#### GIVEN RECORDS ####
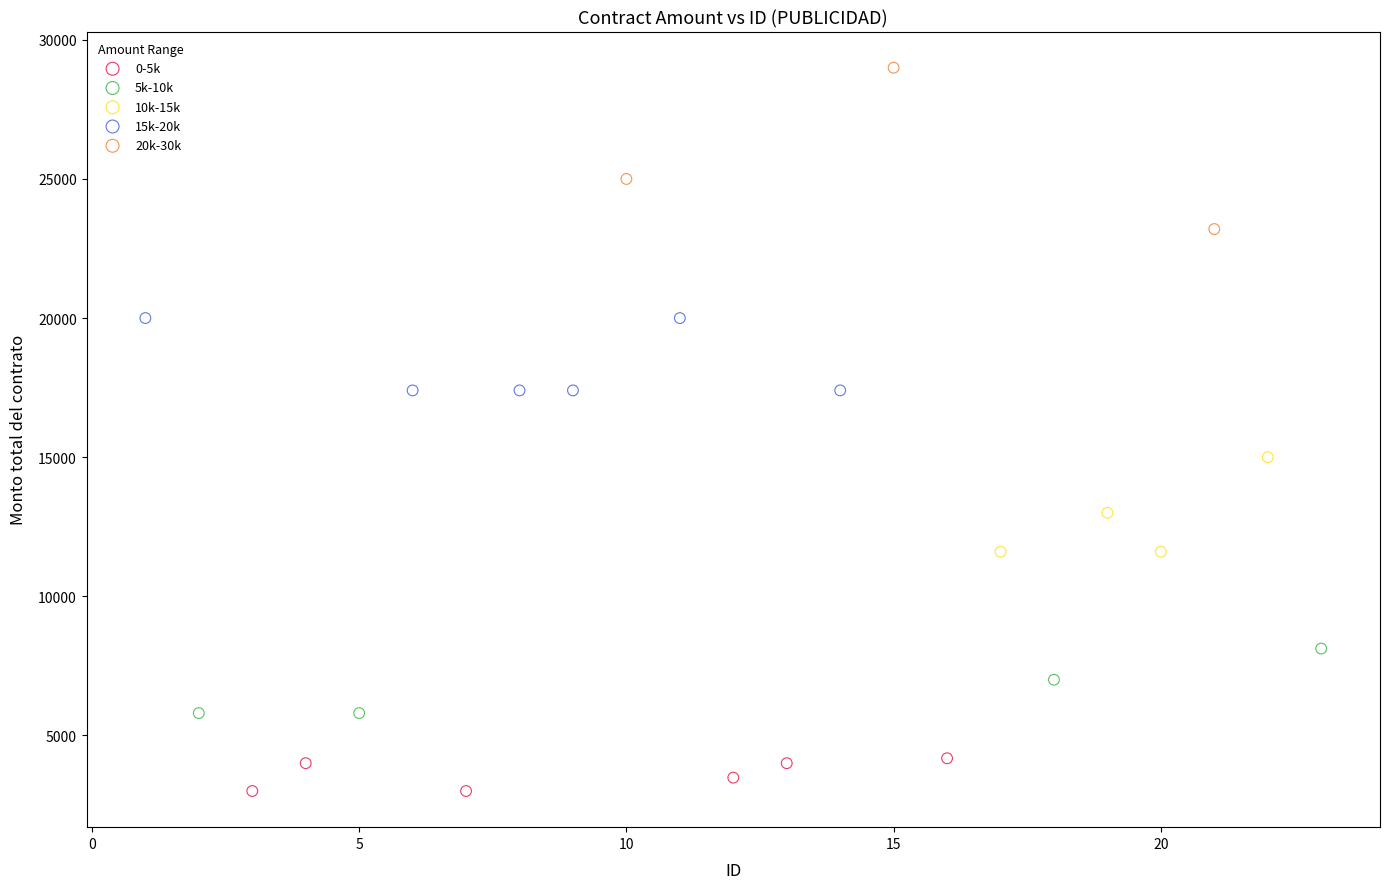

Which series has the widest spread of Y values?

20k-30k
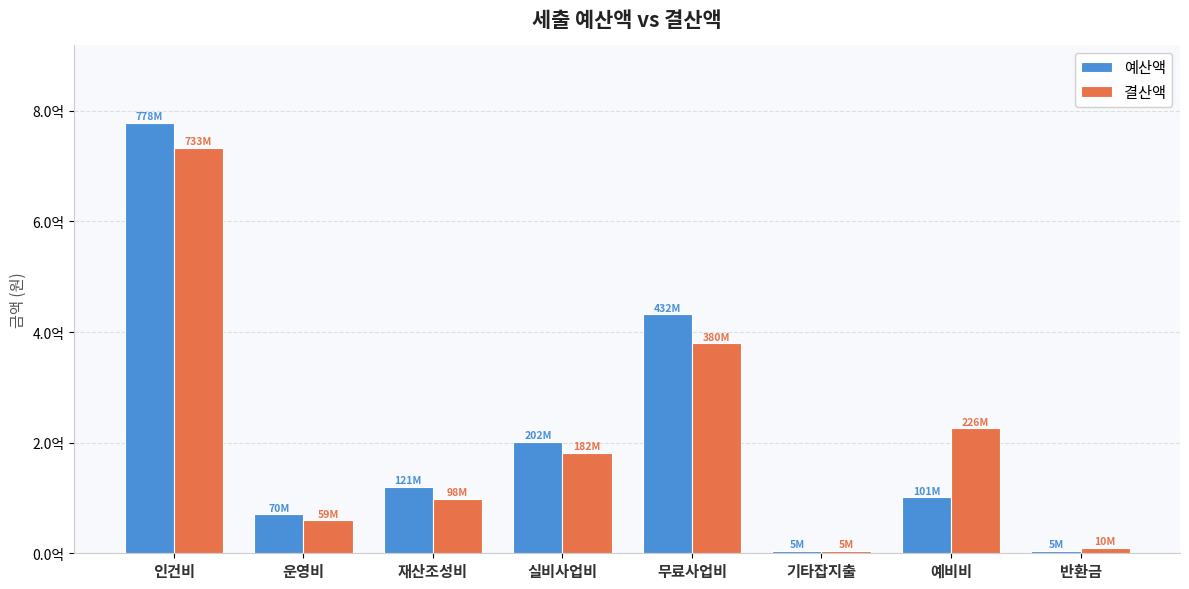

What are all the series names shown in the legend?

예산액, 결산액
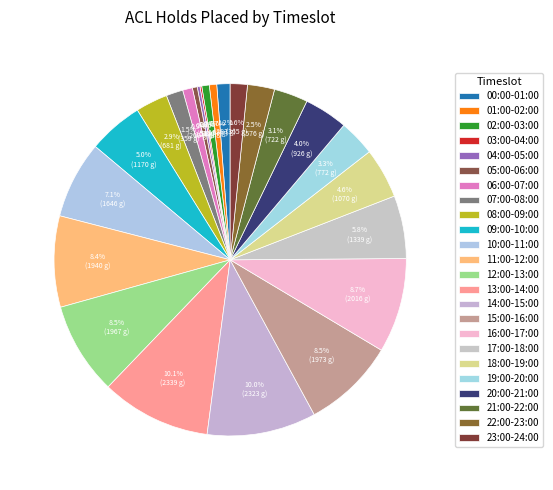

What is the largest slice in the pie chart?

13:00-14:00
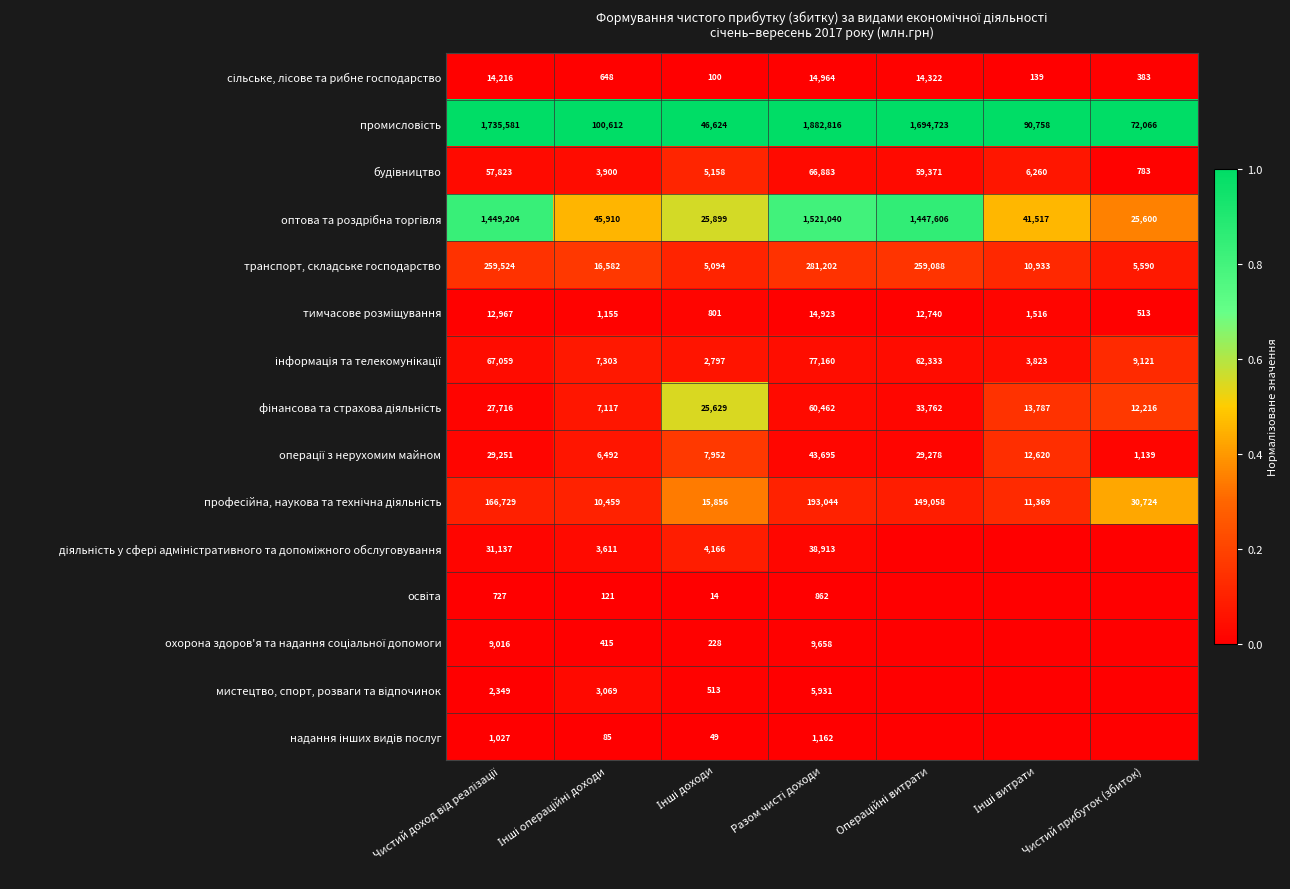

What is the average value of the транспорт, складське господарство series?

119716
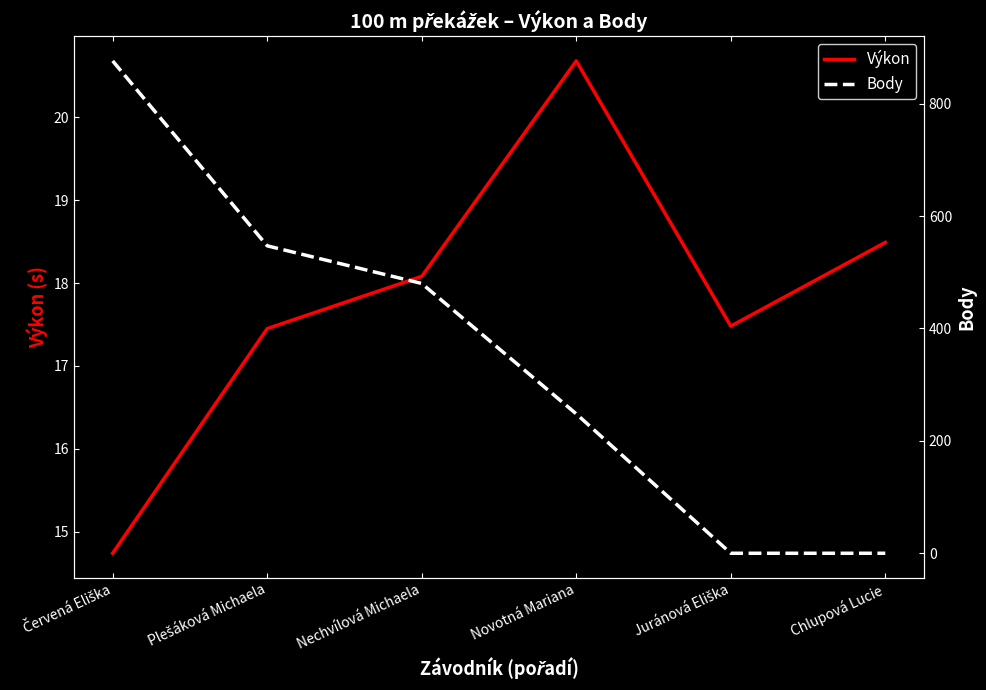

How many lines are shown in the chart?

2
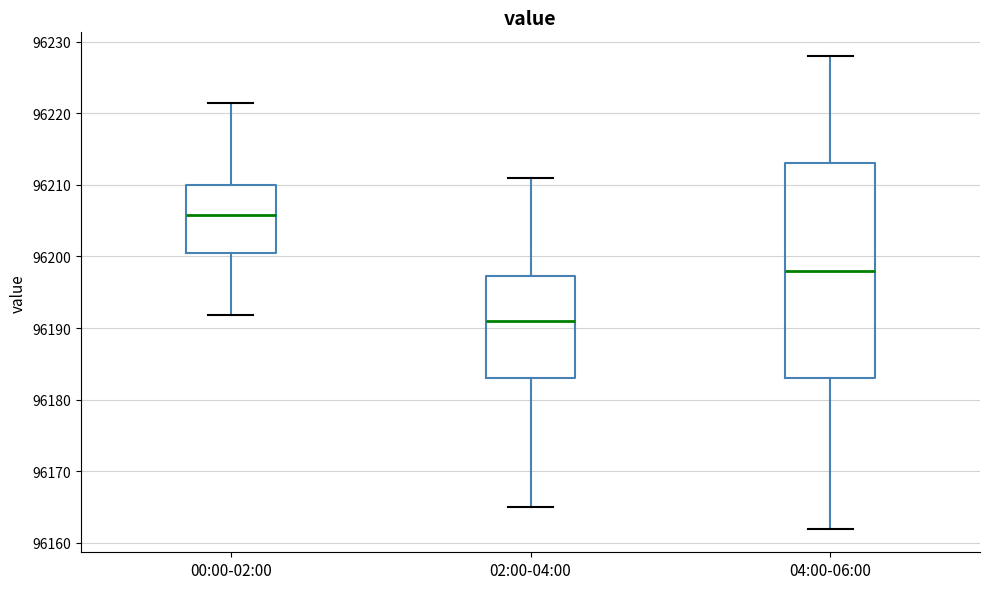

Comparing the boxes themselves (not the whiskers), which one is the tallest?

04:00-06:00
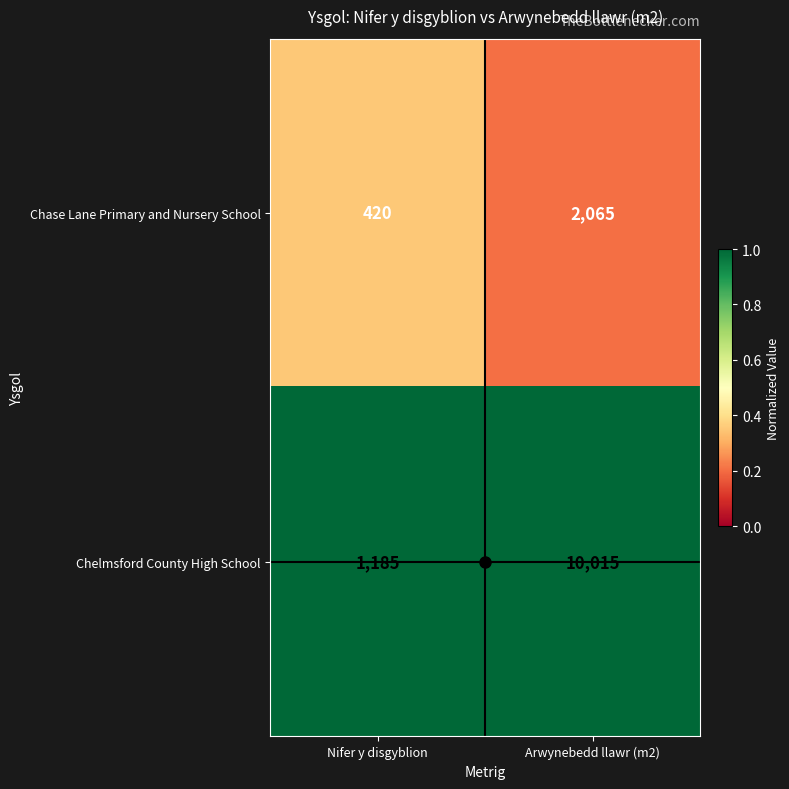

Which series has the largest total across all categories?

Chelmsford County High School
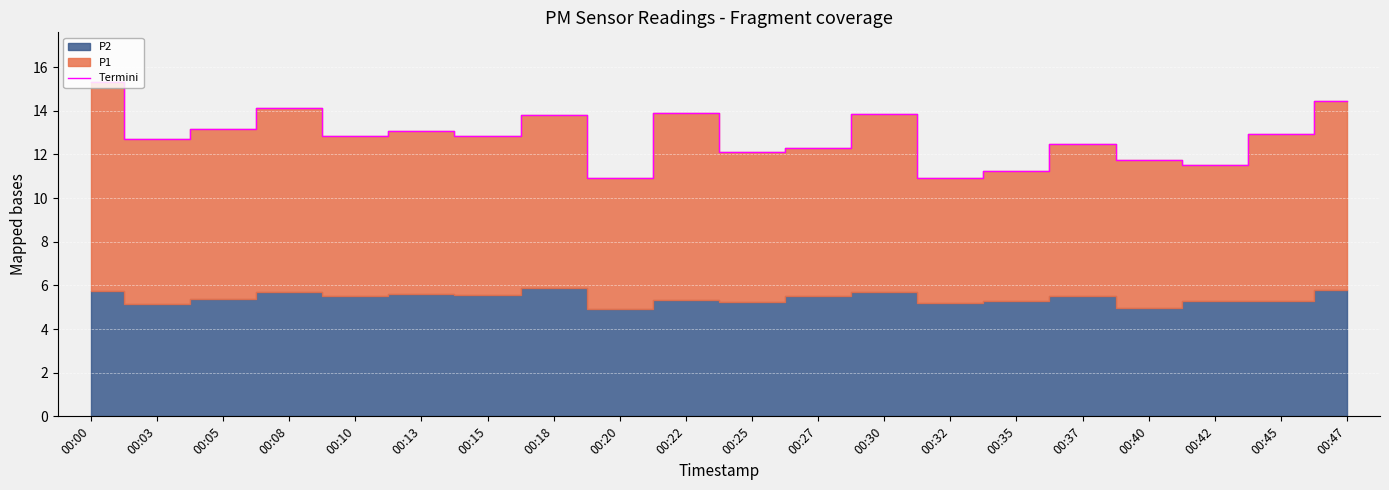

List the labels in order of value, smallest first.

00:32, 00:20, 00:35, 00:42, 00:40, 00:25, 00:27, 00:37, 00:03, 00:10, 00:15, 00:45, 00:13, 00:05, 00:18, 00:30, 00:22, 00:08, 00:47, 00:00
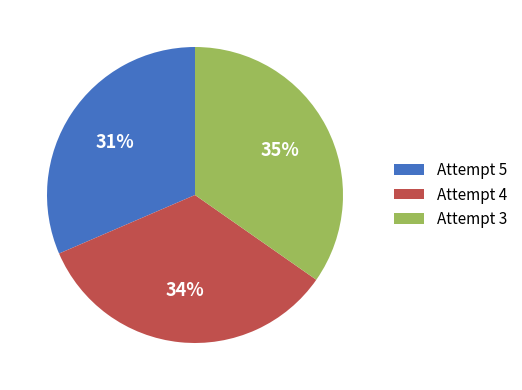

Is there a majority slice in this chart?

No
####
--- WHAT NEEDS TO BE DONE ---
Please count the lines above that contain the word "largest", matching case exactly, and give only the number.

--- OUTPUT FOR THIS TASK ---
2